MB: Was irritiert die Menschen in deiner Umgebung daran?

NF: Die Leute denken häufig, dass das nur eine Übergangsphase ist und ich mich irgendwann schon noch für eine Person entscheiden werde, mit der ich dann alt werde. Sie verstehen die Polyamorie als Trend, den ich mitmache. Ich bezweifle das. Aber wer weiß, frage mich in 10 Jahren nochmal. Vielleicht behalten sie ja Recht! (lacht)

Mae: Würdest du sagen, dass polyamore Liebe sich als Beziehungskonzept weiter durchsetzen wird?

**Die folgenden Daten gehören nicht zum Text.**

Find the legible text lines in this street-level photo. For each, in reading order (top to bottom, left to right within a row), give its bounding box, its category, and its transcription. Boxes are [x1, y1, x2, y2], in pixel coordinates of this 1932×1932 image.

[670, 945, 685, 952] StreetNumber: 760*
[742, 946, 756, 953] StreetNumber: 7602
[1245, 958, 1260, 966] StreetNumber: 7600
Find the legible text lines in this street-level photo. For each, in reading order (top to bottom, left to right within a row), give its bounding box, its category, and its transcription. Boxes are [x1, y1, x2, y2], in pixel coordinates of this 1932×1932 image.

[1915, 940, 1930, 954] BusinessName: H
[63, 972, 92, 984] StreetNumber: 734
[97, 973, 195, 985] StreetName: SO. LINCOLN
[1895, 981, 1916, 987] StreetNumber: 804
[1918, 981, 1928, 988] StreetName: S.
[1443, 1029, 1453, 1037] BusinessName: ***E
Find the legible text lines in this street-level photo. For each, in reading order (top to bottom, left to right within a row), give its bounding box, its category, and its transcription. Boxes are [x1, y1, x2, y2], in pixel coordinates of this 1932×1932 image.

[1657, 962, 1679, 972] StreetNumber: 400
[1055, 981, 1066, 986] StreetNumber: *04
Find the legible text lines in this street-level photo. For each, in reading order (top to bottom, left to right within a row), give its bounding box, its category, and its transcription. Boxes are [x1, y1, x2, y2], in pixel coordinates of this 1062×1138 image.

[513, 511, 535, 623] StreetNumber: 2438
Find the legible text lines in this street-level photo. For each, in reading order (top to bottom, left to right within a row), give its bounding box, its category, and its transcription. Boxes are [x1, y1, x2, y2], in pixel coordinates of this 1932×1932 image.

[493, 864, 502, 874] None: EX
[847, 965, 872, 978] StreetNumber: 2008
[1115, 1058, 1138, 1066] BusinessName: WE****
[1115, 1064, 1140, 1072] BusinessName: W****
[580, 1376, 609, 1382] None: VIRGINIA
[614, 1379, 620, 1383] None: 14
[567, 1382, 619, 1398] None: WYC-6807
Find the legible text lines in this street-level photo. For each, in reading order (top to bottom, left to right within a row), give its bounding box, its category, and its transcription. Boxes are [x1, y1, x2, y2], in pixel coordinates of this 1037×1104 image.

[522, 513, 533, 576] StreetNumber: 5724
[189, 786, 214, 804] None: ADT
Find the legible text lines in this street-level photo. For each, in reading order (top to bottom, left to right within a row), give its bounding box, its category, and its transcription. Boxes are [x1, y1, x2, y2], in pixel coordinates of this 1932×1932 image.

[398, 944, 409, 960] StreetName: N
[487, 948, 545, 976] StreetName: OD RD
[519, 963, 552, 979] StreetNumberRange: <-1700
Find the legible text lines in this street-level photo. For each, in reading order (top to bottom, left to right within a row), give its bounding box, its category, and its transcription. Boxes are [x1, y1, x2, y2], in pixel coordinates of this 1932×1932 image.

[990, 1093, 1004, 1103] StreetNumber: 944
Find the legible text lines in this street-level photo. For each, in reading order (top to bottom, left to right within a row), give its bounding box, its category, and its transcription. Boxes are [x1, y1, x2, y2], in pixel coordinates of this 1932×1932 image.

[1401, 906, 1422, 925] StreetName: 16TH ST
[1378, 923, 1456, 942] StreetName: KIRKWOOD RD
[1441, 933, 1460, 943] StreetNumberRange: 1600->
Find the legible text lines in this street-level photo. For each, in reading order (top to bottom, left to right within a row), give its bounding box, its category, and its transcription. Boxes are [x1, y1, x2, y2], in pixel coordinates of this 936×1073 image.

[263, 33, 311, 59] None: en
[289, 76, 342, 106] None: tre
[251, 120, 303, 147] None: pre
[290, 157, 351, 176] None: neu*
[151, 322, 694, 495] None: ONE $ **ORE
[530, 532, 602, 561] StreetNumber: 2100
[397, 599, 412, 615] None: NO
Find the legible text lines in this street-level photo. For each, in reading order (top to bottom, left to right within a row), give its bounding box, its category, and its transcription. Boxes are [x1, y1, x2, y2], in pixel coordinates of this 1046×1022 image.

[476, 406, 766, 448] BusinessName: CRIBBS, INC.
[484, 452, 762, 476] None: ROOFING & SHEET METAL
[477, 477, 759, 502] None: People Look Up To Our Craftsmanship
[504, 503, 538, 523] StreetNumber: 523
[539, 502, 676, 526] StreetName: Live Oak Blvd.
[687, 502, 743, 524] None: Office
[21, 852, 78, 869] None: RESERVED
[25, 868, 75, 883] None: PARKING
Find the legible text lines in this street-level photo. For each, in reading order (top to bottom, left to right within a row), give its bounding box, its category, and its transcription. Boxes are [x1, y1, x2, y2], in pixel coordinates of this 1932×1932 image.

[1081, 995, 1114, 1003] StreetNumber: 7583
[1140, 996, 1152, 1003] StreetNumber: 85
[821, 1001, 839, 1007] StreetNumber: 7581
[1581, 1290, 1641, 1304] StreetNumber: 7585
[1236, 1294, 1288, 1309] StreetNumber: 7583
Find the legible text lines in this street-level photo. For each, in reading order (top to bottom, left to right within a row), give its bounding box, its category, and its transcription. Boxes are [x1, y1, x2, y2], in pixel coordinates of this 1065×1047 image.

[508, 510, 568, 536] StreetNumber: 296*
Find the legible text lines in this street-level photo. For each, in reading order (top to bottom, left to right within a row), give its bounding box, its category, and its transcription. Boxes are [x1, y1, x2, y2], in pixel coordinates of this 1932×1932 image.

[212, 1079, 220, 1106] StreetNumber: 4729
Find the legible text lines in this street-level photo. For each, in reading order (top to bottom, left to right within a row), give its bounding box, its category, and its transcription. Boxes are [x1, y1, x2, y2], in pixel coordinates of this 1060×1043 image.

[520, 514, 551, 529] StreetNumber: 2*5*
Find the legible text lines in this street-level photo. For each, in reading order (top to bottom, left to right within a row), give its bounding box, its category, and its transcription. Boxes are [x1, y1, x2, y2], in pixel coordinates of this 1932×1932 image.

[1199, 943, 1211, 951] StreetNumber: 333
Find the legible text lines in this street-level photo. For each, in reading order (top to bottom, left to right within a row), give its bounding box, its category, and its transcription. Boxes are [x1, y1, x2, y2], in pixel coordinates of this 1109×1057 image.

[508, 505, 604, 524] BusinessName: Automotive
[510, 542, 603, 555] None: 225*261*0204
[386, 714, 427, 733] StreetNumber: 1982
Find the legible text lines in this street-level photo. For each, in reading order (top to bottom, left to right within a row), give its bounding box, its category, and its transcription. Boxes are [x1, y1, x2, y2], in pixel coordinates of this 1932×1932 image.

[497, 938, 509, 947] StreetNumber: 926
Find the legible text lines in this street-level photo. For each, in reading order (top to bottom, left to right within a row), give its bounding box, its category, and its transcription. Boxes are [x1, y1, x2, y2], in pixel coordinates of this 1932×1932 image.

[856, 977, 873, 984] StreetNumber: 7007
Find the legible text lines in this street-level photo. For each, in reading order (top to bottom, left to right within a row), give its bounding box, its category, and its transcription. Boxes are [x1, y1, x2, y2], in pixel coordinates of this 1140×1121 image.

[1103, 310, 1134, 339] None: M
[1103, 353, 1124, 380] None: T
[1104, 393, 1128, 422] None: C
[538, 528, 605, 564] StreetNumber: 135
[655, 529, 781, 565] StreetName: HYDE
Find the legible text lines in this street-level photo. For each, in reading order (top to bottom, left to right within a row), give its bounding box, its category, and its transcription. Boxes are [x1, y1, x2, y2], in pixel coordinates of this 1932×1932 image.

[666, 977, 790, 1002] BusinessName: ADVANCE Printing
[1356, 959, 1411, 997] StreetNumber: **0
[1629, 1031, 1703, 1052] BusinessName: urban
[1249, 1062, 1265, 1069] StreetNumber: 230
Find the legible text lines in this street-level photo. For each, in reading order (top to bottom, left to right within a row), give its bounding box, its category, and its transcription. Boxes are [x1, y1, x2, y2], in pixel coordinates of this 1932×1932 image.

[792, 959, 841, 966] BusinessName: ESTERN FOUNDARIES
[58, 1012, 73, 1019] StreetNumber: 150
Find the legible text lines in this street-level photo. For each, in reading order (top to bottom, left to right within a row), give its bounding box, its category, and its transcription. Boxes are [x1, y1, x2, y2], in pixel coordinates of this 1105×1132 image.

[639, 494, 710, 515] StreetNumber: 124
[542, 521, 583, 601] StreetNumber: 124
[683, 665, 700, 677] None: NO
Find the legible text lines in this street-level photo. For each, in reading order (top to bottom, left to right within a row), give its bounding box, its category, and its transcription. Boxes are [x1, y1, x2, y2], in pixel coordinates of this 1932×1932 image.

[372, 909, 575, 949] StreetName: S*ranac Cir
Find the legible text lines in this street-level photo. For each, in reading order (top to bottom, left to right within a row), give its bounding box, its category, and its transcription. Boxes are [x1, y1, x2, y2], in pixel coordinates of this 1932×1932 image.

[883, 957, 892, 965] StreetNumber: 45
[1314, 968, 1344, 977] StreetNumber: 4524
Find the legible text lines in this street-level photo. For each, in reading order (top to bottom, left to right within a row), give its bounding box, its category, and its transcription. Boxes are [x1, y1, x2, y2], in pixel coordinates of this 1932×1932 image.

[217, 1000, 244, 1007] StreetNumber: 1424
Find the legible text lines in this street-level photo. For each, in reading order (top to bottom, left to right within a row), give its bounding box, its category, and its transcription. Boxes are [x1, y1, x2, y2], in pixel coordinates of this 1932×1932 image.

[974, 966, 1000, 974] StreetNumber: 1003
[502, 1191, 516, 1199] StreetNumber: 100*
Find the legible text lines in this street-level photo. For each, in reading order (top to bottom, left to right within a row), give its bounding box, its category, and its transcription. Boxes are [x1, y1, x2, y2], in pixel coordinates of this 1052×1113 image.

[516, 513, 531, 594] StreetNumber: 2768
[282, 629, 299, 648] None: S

NF: Das Interessante ist ja gerade, dass das gar kein neues Konzept ist. Es ist sehr alt. Menschen hatten schon vor der Erfindung der Ehe offene Beziehungskonzepte und auch als die Ehe schon Konsens war, hatten sie Sex außerhalb dieses Bundes. Man denke nur an das Mätressenwesen. Ich denke mir: Wenn monogam zu sein das einzig Richtige wäre, dann wäre es für viele Menschen nicht so unglaublich schwer.

MB: Also glaubst du, dass Polyamorie die Monogamie ablösen wird?

NF: Ich denke, dass sich das alles auf einem Spektrum befindet. Für manche ist es das Richtige, im Leben nur eine*n Partner*in zu haben. Das macht sie glücklich. Andere sind seriell monogam. Und ich bin halt poly. Ich glaube nicht, dass ein Beziehungskonzept ein anderes ablösen wird, aber ich finde es gut, wenn es alle als Option gibt.